その詳細は、残念ながら神様は教えてくれなかったけど。
授ける時、悲しそうな表情を俺に向けていた事、そして、その名前からして……個人的には、相応の対価と引き換えに……俺の全スペックを、一時的に全開にするスキルではないかと思っている。
ちなみにイヤボーンとは、俺の世界に存在する単語だ。
正式名称は『イヤボーンの法則』と言い、主人公(主に女性)が「いやぁー!」と叫ぶと、その主人公の隠された能力が覚醒する事から名付けられた……らしい。
そしてこのスキルは、それを再現するモノだろう。
神様はスキルについて詳しく教えてくれなかったので、正直怖いが、俺どころか仲間達も殺されかけている今の状況から逆転するには……もう、これしかない!!

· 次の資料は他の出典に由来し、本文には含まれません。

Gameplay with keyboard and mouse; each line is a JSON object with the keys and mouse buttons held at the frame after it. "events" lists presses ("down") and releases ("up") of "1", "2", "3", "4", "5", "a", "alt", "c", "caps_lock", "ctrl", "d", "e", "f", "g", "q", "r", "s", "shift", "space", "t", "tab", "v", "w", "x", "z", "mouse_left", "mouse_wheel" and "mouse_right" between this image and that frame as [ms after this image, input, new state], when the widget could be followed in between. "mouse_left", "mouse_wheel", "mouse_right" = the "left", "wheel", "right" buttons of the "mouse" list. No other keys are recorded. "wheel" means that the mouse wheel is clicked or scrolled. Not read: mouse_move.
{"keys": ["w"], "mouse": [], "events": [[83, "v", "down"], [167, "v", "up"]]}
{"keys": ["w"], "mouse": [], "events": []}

「うおおおおお!! 今こそ発動しろ!! スキル『イヤボーン』!!」
仲間のために、この世界のために俺は……叫んだ。
するとその直後、なぜかヘレンが血相を変えて――。
※
俺の名前はゲント。
神様に頼まれ異世界転生をし魔王となった者。
神様に魔王に転生させられるのも変な話だが、その神様曰く、その世界での種族間のパワーバランスを調整――数が増え過ぎ、さらには軍事力を無駄に大きくした人族を減らすために、今すぐチートスペックな魔王の存在が必要なんだとか。
そう言われて、俺は納得した。
ようは、俺のいた世界におけるホモサピエンス以外の種族が、ホモサピエンスの手によって滅ぼされる寸前だとか、そんなギリギリの状況なんだろう。
そう言われては、協力しないワケにはいかない。
前世では悪役令嬢の汚名を着せられた令嬢を貰い、彼女を俺にできる範囲で幸せにした上で、彼女を悪役令嬢だとして貶め、婚約破棄した令息とその愛人をざまぁし、その果てにその令息に逆恨みされた、我が最愛の令嬢を庇い死んだ身としては……前世と変わらず、困ってる存在がいるのであれば放っておけない。

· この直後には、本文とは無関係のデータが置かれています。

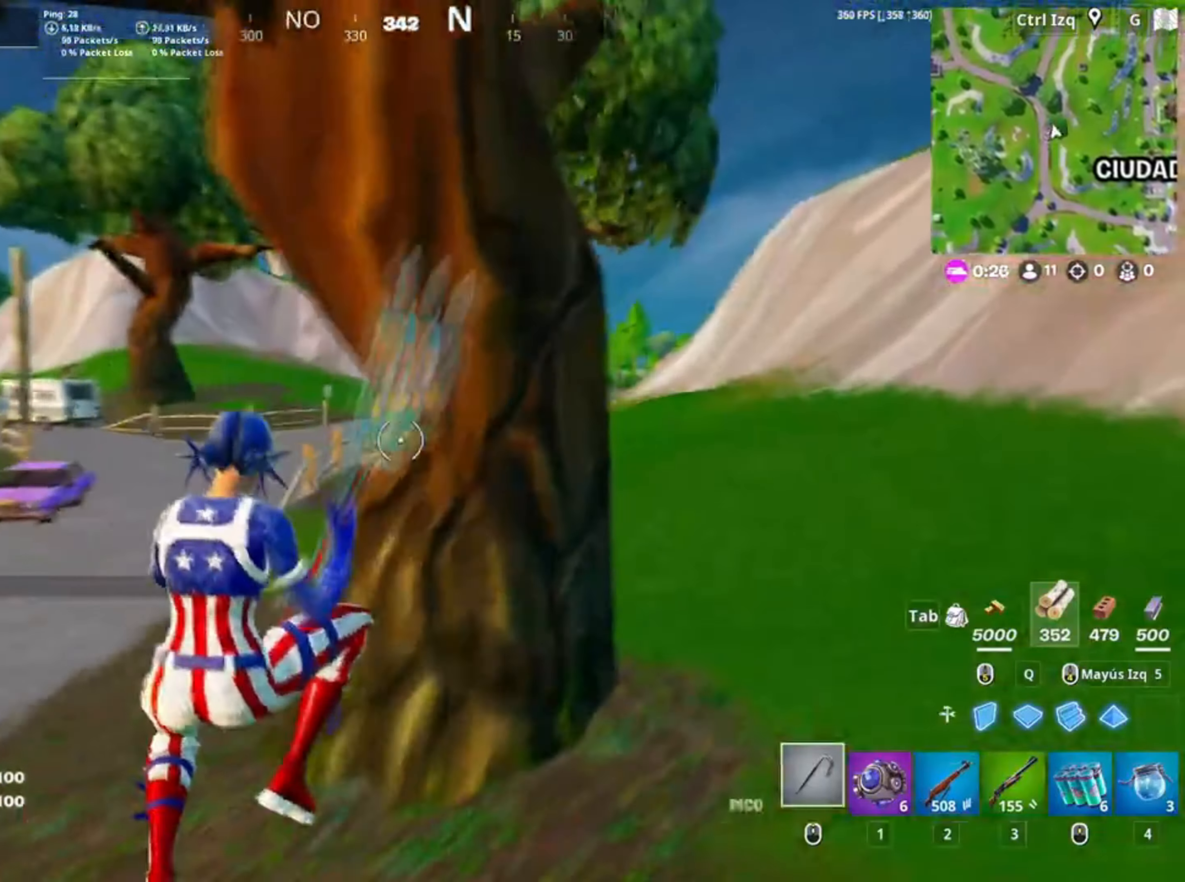
{"keys": ["c", "w"], "mouse": ["left"], "events": [[200, "mouse_left", "down"], [483, "c", "down"]]}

なので俺は魔王に転生し、魔族を人族から護る道を選んだ。
ついでに言えば、我が最愛の令嬢であるビアンカが望めば……彼女の死後、彼女を俺と同じ魔族として転生させてくれるよう神様に頼んだ上でだ。
そして後に、彼女は天寿を全うし……現在俺の部下の一人にして婚約者たるエルディネスとなっている。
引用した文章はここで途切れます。